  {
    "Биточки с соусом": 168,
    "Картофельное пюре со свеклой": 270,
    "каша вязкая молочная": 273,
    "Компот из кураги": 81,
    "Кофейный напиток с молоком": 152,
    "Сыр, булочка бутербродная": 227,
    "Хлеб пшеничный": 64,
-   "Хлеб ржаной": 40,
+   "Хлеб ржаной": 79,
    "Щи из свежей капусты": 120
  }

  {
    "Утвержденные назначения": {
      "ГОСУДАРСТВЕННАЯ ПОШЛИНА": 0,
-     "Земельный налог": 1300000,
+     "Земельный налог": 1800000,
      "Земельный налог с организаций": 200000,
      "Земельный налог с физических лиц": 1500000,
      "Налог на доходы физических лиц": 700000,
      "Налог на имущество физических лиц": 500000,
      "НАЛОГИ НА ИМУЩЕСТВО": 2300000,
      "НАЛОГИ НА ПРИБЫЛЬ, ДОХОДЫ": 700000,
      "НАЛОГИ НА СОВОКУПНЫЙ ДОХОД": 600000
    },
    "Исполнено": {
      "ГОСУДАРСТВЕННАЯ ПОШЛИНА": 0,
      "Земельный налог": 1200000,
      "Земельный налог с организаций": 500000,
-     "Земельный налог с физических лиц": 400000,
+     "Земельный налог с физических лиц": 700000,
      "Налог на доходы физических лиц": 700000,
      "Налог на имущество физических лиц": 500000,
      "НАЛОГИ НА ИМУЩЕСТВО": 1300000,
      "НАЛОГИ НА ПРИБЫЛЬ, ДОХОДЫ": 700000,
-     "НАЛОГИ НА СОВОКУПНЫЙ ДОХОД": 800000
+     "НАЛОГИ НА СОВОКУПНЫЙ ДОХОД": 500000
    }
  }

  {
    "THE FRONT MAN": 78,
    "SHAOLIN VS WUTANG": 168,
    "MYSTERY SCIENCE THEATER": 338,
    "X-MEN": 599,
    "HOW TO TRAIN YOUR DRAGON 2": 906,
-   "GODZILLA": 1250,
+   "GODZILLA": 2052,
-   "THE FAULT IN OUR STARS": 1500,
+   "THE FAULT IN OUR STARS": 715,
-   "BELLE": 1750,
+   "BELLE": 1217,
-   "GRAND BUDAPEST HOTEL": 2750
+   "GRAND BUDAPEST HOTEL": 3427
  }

* * *

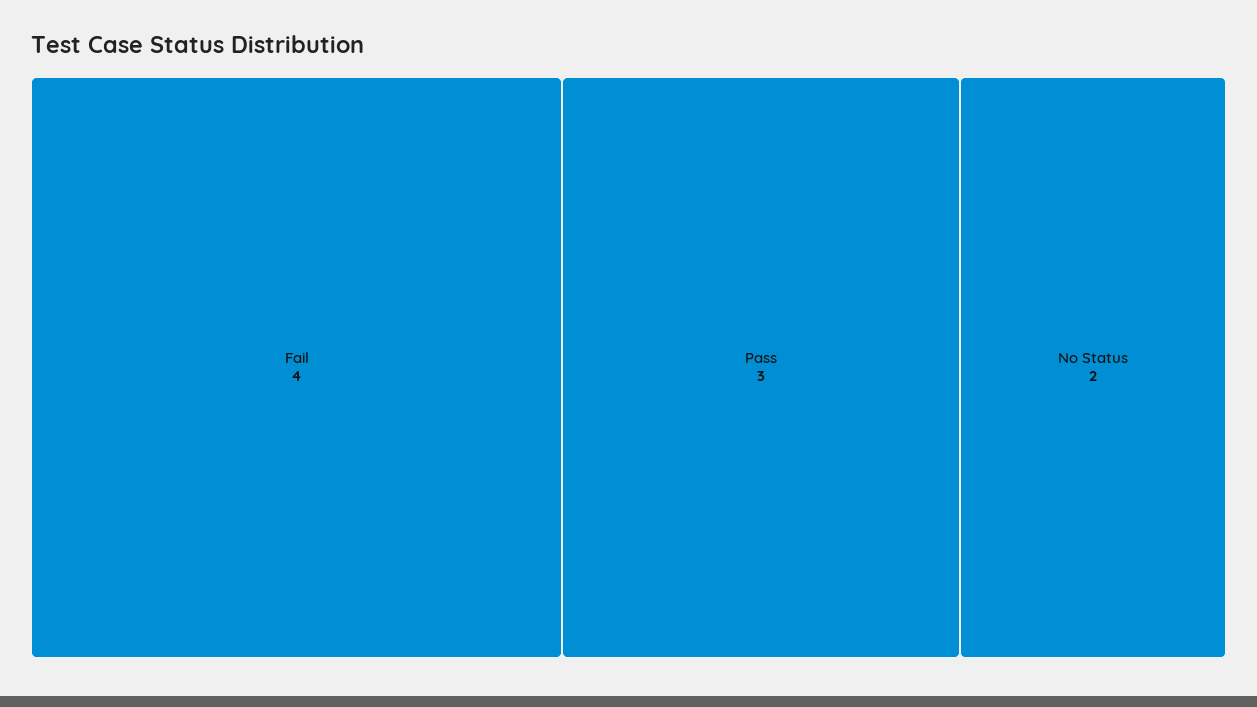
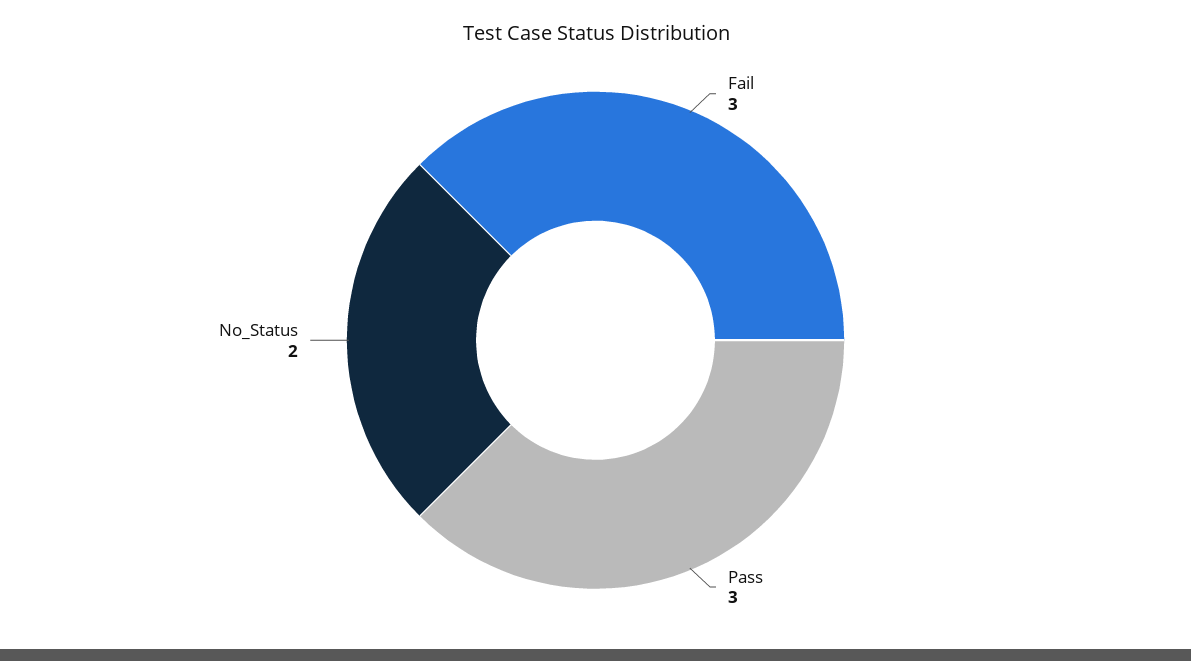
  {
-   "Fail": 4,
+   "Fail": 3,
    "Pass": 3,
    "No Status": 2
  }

#### Exercise brief
All lines of the entries containing the string "GRAND" must be shown in full.

#### Answer to this task
-   "GRAND BUDAPEST HOTEL": 2750
+   "GRAND BUDAPEST HOTEL": 3427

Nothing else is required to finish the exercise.